(Your task) Drop the images, then output the listing exactly.

(Given information)
▬▬▬▬▬▬▬▬▬▬

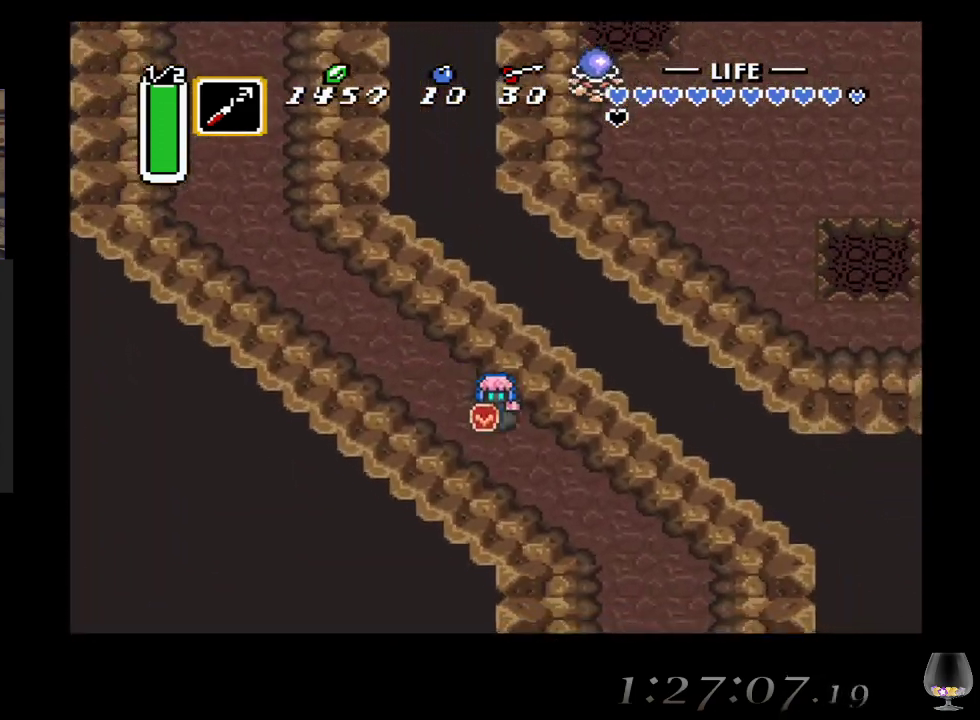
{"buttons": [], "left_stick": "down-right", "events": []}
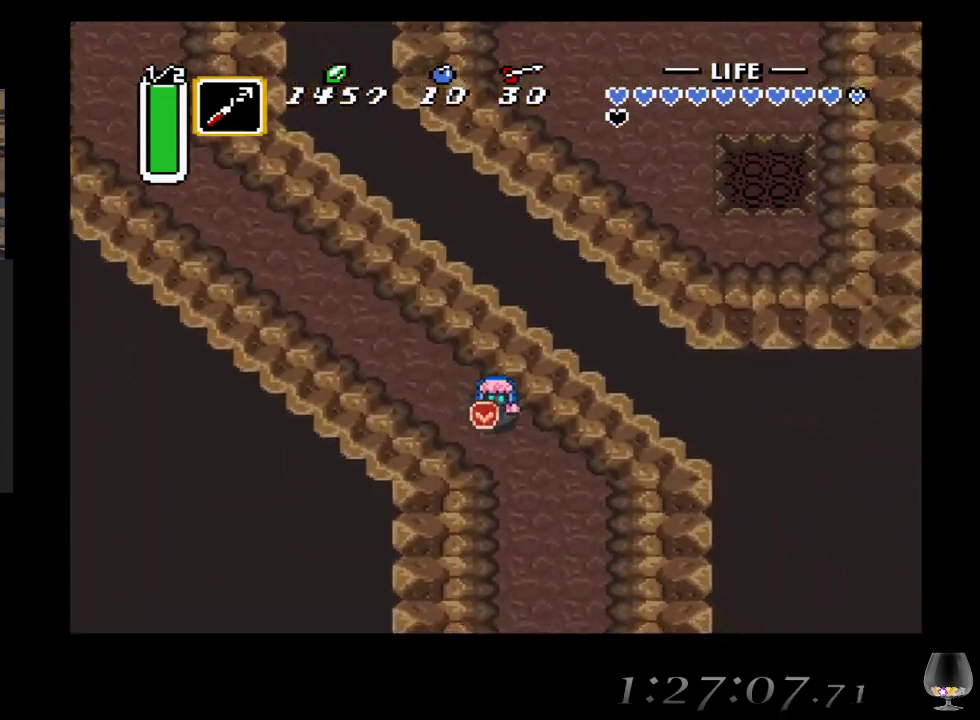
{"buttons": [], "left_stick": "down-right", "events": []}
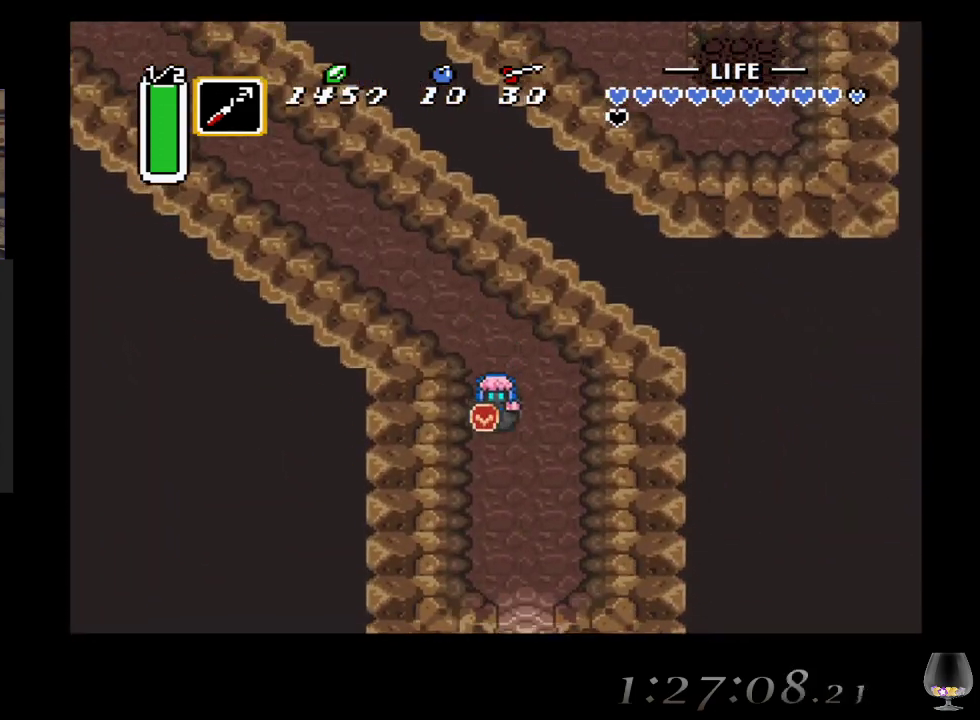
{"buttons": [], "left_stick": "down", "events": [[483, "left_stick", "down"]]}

▬▬▬▬▬▬▬▬▬▬

(Task result)
{"buttons": [], "left_stick": "down-right", "events": []}
{"buttons": [], "left_stick": "down-right", "events": []}
{"buttons": [], "left_stick": "down", "events": [[483, "left_stick", "down"]]}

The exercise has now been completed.